##### MATERIAL TO PROCESS #####

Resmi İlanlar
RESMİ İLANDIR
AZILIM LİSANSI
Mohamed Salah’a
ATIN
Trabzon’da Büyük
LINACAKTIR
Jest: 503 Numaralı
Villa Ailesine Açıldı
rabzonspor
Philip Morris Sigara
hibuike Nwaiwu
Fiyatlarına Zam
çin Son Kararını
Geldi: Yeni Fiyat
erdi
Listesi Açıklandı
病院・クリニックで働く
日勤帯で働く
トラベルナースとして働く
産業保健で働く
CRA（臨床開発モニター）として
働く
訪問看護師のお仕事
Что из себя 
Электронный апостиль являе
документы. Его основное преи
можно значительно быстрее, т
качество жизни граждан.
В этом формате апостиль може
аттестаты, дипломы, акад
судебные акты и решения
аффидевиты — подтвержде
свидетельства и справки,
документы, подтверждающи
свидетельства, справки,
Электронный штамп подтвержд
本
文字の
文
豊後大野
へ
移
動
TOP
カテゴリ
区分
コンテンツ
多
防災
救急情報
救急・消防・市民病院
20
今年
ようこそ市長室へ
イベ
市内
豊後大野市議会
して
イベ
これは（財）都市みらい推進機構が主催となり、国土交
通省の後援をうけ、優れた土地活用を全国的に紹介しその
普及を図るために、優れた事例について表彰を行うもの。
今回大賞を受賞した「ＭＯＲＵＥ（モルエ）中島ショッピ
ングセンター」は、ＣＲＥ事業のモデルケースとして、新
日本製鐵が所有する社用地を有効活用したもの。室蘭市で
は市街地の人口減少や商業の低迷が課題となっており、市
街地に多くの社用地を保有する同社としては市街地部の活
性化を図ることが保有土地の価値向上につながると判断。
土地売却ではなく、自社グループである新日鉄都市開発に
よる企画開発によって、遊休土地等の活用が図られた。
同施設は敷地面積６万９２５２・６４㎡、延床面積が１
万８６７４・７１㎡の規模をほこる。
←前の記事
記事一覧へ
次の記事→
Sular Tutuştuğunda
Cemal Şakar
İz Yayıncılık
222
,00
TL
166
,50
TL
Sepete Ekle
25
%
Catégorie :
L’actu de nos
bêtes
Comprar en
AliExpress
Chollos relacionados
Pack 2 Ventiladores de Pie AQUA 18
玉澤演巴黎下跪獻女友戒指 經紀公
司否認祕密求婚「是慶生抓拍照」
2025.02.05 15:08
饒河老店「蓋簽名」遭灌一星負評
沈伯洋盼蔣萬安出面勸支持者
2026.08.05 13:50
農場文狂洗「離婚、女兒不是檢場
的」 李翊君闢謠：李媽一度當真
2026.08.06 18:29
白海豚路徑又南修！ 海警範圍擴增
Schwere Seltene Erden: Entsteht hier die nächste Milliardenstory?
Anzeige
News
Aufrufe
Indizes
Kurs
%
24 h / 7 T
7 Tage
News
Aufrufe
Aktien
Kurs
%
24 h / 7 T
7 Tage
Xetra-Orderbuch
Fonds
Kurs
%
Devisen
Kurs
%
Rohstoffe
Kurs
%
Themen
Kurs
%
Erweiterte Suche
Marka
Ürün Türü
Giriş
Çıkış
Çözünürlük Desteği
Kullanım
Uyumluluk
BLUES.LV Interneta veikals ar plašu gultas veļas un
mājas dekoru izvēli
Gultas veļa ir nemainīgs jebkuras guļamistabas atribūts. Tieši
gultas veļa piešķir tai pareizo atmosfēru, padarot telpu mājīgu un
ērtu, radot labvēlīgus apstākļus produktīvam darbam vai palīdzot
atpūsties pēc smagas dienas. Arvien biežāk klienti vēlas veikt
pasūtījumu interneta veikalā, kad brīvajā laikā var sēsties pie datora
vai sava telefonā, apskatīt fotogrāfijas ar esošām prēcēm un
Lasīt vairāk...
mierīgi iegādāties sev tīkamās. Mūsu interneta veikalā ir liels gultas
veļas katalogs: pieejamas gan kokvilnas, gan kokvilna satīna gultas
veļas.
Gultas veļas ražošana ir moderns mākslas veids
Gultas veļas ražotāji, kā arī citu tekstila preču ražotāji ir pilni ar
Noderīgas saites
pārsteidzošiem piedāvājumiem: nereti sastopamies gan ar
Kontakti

#####

Wherever a line in the entries holds "veikalā", copy that line.

» COMPLETED EXERCISE
pasūtījumu interneta veikalā, kad brīvajā laikā var sēsties pie datora
mierīgi iegādāties sev tīkamās. Mūsu interneta veikalā ir liels gultas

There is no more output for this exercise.